Reading about the previous versions, it appears at least some of this was in Molnar’s original plot. But Smith has cheekily and efficiently modernized lines and patter.

Being an actor, Smith declared he consciously set out to give all of his performers plenty of opportunities for antic behavior and that is evident. More importantly, though, Ellenstein and Co. are sophisticated enough not to chew up the (nice) scenery by hamming up performances so much as letting them organically explode as the plot dictates.

And while there are far more than a fair showing of knowing winks, nods and flat out fourth wall-breaking declarations to the audience, it’s in equally meta fashion: after all, they do so to an audience they simultaneously pretend is not there.

Confusing in the moment? Not at all. Successful? Oh, yeah.

There is no mystery about the performances here: these are accomplished actors reveling in their chances. Two performances beg for singling out.

While we only hear him in Act 1 before finally seeing him after intermission, Thomas Edward Daugherty as the (extremely well-named) Victor Pratt, takes a well-known type — the nitwit self-involved actor — and conveys his bumptious combination of ego and eternal confusion not so much through predictable voice and double-takes, but marvelous facial calisthenics and physical gestures.

There are several predicaments Pratt slowly becomes aware of. Dawning realization raced across Daugherty’s face, puzzled confusion slowly changing in his expression to something approaching the 20-watt amount of self-knowledge Pratt can muster.

Equally, Daughtery/Pratt deeply taps this same self-absorption with reflexive and faint semi-bows during a staged rehearsal of sorts, beaming to his imagined audience … the natural self-absorbed reactions of a fatuous ham gleaming in an imagined limelight.

Erin Noel Grennan as Olga the maid has the unfair advantage with so many laugh lines written to land from her mouth. But Grennan earns them with a pliant comic, baleful mask of resigned resentment, plus an accent that isn’t quite as severe as Natasha from the old “Rocky and Bullwinkle” cartoons but headed there.

That’s fine, but what really elevates the performance comes later when Grennan/Olga unexpectedly grows and flowers as events reach their culmination.
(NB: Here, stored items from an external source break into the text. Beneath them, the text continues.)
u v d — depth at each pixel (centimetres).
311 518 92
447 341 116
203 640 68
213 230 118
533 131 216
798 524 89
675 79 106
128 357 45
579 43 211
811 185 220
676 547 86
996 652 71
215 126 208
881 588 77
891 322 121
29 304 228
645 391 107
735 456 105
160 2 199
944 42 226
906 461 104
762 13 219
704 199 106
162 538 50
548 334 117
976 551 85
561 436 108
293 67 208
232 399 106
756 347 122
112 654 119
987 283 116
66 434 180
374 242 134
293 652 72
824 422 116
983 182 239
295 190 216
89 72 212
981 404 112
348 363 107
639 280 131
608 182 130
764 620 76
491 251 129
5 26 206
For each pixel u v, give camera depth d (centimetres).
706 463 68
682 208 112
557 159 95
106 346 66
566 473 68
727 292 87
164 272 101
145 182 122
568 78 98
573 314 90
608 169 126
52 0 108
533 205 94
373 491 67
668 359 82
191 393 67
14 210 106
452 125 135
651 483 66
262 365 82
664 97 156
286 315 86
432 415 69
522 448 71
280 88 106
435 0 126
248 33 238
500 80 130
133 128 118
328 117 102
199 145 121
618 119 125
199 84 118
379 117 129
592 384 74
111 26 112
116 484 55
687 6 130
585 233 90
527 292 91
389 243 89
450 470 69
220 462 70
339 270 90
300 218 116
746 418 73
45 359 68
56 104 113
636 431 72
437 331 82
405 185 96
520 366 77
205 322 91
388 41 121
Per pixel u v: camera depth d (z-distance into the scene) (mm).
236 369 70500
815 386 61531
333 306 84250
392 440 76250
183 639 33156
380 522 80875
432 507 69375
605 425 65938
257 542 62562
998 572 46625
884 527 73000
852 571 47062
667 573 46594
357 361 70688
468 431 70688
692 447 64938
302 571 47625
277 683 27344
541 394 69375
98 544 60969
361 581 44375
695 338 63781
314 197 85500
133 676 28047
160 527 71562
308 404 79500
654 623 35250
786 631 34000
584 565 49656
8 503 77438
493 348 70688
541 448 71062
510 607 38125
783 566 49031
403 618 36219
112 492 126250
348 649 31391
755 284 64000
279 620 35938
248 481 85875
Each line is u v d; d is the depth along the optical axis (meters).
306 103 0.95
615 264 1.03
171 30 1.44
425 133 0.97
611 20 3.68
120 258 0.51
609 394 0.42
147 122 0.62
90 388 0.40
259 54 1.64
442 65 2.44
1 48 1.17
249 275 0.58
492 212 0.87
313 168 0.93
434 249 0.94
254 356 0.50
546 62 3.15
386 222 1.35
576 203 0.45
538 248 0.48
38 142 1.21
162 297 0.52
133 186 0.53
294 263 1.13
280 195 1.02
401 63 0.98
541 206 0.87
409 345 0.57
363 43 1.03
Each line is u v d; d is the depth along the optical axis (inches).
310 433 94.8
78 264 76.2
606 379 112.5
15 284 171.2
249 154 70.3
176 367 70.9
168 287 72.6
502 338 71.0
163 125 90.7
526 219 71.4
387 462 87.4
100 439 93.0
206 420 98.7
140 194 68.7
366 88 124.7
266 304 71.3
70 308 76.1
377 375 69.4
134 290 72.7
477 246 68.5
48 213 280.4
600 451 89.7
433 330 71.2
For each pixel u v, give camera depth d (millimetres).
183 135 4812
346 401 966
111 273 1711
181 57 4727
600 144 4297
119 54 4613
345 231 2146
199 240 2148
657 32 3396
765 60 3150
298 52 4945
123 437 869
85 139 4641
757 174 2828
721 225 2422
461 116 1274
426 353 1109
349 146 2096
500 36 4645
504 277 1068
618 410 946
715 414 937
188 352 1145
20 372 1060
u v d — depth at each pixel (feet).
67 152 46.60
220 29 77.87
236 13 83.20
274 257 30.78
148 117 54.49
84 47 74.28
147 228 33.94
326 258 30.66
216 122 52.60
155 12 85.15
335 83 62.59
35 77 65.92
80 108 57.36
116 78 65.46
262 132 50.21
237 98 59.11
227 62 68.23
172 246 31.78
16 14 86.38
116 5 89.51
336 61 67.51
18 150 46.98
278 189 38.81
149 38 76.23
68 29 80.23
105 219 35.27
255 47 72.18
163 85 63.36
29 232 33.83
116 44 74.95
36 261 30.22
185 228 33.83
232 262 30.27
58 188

Somehow, the actress both keeps dubious Olga still in place, but also reveals her emotional depths. Her exit line, a fervent and honest cry of self-knowledge mock despair, both shakes her to the core and also knocks out the (real) audience!

Early in Sunday night’s opening act, Olga dourly pronounced “OK, I am going,” only to be confronted by a stuck door. After a slight tussle yanking it open, she declared in even more adamant character voice, “I am NOW going!”

The ad-lib busted up the (real) audience, earning even a fleeting character-breaking appreciative grin from another actress.

Spend time at this show and you’ll appreciate how well everything else operates so perfectly well.

‘The Angel Next Door’

Rating: 3 1/2 stars (out of a possible 4)

Where: Laguna Playhouse, 606 Laguna Canyon Road, Laguna Beach

When: Through Nov. 5. 7:30 p.m., Wednesday-Fridays, 2 and 7:30 p.m. Saturdays, 1 and 5:30 p.m. Sundays. Added performances at 2 p.m. Thursday, Oct. 26 and at 7:30 p.m. Tuesday, Oct. 31. No 5:30 p.m. performance on Sunday, Nov. 5.